ASSIGNMENT:
Read the records and gather each line that includes "githubusercontent".

Stored data:
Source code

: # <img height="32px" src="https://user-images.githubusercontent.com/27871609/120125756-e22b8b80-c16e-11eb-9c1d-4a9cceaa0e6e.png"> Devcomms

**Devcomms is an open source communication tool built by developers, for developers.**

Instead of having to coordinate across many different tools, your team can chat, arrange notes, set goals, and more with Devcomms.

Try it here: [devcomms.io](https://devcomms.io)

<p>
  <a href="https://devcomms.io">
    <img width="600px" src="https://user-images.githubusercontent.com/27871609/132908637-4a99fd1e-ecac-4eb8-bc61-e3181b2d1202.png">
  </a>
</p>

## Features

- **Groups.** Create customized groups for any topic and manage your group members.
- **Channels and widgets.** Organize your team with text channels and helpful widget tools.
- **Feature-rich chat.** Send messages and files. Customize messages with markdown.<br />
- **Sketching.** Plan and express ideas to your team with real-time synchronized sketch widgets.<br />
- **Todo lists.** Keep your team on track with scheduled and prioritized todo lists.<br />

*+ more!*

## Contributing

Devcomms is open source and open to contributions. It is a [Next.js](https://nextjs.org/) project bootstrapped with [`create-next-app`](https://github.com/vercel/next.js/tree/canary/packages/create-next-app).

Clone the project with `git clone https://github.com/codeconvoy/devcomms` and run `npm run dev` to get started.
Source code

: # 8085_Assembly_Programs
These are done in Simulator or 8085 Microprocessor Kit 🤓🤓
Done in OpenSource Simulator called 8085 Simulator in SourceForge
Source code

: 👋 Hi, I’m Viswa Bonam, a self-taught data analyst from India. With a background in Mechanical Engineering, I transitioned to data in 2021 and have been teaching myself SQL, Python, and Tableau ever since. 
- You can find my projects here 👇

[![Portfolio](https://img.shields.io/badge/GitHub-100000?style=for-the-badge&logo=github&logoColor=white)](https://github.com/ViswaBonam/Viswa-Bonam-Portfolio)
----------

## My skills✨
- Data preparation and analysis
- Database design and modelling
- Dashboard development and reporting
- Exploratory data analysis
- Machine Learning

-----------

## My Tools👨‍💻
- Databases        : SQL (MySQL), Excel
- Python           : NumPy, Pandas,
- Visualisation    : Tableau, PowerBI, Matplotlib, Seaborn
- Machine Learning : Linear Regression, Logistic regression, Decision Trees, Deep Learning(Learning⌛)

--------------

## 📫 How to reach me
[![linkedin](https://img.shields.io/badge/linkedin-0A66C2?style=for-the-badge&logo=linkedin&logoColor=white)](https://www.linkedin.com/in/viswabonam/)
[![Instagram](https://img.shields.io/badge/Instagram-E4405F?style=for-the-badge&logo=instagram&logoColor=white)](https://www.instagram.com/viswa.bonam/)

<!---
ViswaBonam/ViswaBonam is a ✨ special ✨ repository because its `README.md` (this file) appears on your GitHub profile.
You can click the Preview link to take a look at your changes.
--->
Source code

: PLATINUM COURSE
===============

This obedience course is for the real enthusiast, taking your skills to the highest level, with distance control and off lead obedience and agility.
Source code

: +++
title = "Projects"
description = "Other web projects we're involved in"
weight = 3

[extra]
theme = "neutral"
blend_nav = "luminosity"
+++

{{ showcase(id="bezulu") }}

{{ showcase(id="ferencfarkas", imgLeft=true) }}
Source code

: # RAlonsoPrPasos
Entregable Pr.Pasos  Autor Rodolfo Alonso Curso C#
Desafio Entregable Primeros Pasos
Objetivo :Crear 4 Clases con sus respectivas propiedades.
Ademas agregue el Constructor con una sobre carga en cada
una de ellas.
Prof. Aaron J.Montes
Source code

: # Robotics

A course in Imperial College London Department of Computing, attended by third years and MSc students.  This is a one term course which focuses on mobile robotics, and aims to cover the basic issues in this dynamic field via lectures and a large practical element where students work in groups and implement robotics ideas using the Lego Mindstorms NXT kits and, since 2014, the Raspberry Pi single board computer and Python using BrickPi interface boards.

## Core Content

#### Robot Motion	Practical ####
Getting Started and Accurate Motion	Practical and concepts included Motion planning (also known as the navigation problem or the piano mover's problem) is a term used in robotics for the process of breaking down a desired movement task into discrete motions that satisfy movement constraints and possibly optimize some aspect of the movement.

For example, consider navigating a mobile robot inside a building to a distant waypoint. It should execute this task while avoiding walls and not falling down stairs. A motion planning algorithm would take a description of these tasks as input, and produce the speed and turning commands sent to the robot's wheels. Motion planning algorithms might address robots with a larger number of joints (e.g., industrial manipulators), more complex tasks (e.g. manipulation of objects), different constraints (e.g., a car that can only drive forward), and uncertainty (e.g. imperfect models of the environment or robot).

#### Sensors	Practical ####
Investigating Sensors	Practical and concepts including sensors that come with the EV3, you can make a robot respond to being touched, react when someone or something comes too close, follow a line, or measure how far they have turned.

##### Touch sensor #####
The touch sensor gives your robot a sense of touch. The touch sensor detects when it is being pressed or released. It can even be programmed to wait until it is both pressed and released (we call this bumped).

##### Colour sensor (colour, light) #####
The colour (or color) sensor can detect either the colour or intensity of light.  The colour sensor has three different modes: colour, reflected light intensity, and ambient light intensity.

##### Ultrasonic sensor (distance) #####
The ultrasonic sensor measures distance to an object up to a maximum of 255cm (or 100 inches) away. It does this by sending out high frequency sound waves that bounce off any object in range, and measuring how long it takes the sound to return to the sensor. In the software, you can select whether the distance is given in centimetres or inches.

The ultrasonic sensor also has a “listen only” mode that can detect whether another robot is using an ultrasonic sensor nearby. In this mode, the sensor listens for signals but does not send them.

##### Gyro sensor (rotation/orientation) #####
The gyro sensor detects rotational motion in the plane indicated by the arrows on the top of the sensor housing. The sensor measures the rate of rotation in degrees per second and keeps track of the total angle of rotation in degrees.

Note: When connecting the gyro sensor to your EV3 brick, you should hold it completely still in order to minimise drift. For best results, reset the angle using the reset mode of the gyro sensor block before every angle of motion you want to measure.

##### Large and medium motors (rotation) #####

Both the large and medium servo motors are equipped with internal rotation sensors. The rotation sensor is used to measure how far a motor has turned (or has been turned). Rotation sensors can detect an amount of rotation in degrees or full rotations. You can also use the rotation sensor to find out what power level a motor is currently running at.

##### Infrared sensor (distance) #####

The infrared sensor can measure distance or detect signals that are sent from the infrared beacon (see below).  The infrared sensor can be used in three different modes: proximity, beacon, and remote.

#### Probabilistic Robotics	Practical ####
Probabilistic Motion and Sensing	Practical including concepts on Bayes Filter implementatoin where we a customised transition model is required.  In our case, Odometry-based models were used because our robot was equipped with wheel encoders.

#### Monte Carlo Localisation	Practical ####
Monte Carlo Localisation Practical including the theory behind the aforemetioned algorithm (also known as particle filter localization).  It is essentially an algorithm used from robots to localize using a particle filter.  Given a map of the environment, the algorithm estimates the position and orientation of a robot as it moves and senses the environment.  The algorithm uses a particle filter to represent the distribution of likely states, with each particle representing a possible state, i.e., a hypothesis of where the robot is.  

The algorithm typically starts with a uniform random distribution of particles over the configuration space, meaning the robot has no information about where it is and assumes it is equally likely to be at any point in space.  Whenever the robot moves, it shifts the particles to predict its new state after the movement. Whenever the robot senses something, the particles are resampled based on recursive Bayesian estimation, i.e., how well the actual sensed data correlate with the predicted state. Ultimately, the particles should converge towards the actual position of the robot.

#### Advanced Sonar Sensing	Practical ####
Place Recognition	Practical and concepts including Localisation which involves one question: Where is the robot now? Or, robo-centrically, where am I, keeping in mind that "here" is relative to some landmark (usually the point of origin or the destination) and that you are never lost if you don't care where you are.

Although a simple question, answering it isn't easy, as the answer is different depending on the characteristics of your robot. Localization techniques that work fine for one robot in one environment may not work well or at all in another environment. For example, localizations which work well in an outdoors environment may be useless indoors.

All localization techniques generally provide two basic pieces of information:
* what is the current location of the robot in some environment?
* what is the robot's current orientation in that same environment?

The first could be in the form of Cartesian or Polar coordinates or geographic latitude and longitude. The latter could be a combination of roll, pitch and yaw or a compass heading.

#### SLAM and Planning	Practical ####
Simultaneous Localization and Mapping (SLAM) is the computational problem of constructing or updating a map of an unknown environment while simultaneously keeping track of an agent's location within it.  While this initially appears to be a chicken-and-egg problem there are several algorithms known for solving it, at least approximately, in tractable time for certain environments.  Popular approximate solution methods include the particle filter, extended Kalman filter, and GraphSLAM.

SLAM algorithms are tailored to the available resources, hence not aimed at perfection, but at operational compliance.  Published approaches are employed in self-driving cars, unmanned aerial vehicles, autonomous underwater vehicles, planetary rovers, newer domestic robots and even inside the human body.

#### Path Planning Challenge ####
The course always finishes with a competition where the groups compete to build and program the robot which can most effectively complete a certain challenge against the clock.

TASK RESULT:
: # <img height="32px" src="https://user-images.githubusercontent.com/27871609/120125756-e22b8b80-c16e-11eb-9c1d-4a9cceaa0e6e.png"> Devcomms
    <img width="600px" src="https://user-images.githubusercontent.com/27871609/132908637-4a99fd1e-ecac-4eb8-bc61-e3181b2d1202.png">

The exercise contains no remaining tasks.